Der Politikwissenschaftler Herfried Münkler wünscht sich beim Thema Waffen und Gewalt, dass blinde Flecken erforscht werden. So sind seiner Ansicht nach Grenzen in Europa und der Welt etwas, das schützenswert und Frieden stiftend ist. Die Vereinbarung, dass es Grenzen gibt, hat die Chance, eines gewaltsamen Todes zu sterben, für alle Menschen seit der Jungsteinzeit von 20 Prozent auf 2 Menschen reduziert.
"Dass wir alle hier vermutlich unbewaffnet sitzen, hat zur Voraussetzung ein gewisses Vertrauen. Nämlich das Vertrauen darin, dass keiner da sein wird, oder dass die Wahrscheinlichkeit sehr gering ist, dass Gewalt gegen uns ausgeübt wird. Wenn wir unterstellen müssten, das wäre der Fall, dann werden wir anfangen, wie die Studenten des späten 19. Jahrhunderts noch Stockdegen zu tragen, also mit einem Stock spazieren zu gehen, aber man kann die Hülle abziehen, und dann ist es eine Waffe."
Selbst Pazifisten von Schönheit der Gewalt angezogen
Worüber aber Ausstellung "Fire and Forget" vor allem erzählen soll, das ist die dunkle Erotik, die von Handfeuerwaffen und Infanterie, selbst von ferngelenkten Raketen ausgeht, und der sich auch der zivilisierte Mensch nicht entziehen kann. Wenn er es doch tut, lügt er, sagt der Kurator Daniel Tyradellis, der zugibt, dass auch eine Schocktherapie seiner Eltern in seiner Kindheit nicht geholfen hat: Sie schenkten ihm Plastikpanzer und Holzpistolen, damit er sich an das Böse in der Welt ästhetisch gewöhnt – und es von alleine ablehnt. Geholfen hat es nicht, sagt er, selbst der friedlichste Pazifist wird von der Schönheit der Gewalt angezogen, das ist seine Vermutung.
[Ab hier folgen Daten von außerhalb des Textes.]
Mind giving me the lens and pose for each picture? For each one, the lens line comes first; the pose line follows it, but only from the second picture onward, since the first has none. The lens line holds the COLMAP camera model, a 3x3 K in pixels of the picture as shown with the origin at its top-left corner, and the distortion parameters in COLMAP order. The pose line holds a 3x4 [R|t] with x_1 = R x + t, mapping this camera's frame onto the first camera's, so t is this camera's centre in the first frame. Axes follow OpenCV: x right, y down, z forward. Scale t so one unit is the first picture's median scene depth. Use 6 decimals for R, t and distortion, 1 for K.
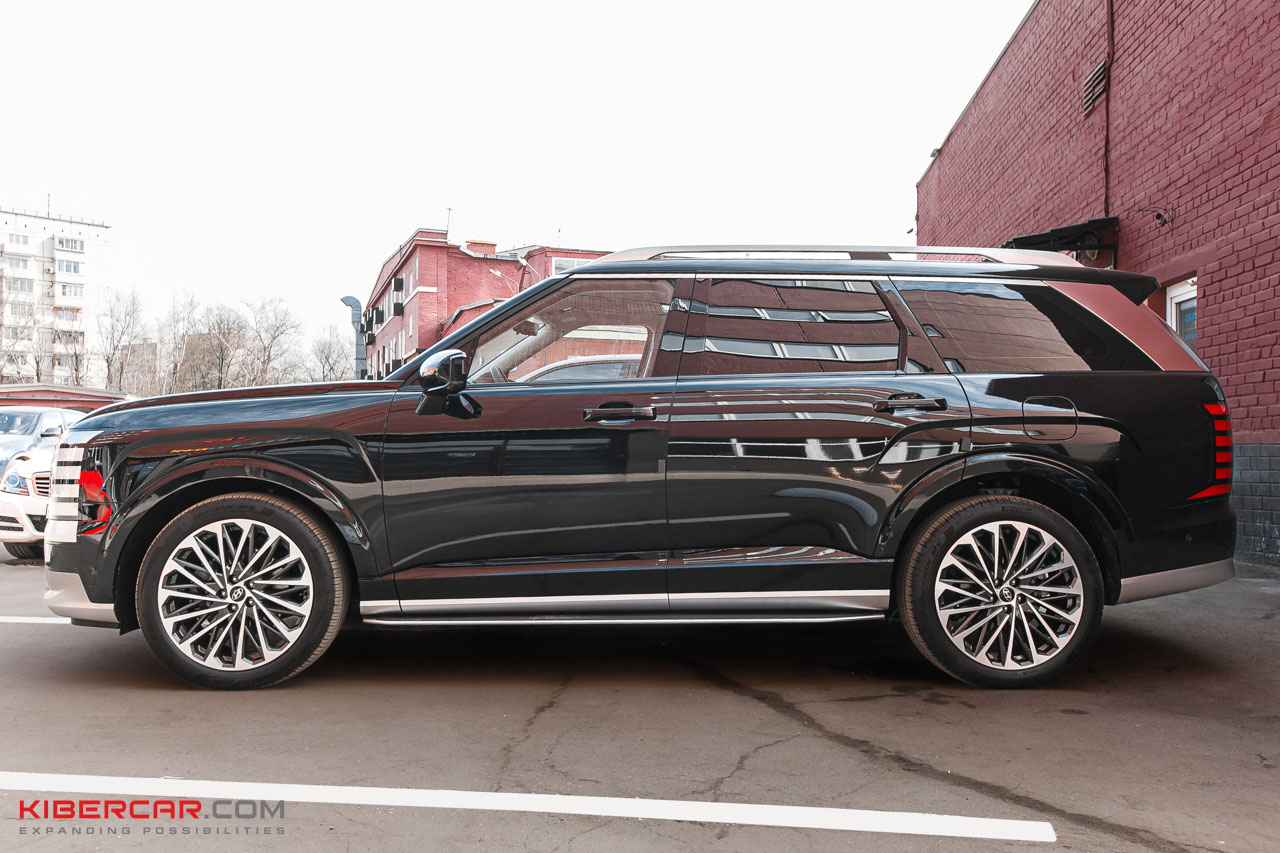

"Ich meine, wenn man Fight Club guckt, dann ist natürlich Brad Pitt der geilere von beiden. Keine Frage. Nicht nur, weil er besser aussieht. Sondern weil er sich halt Dinge traut, nun mögen Sie sagen, dass ist jetzt wieder so ein Männer-Ding, aber ich glaube… - Nö, finde ich nicht, ist bei uns auch so."
Am Ende des Abends waren sich alle, wie am Anfang, recht einig über die Ambivalenz der Waffen, wohl weil sich im geschützten Kunst- und Theaterraum ohnehin nur Menschen zusammen finden, die vom eigentlichen Problem, der dunklen Seite der Waffen weit entfernt sind. Die Bösen im Spiel waren heute nicht da.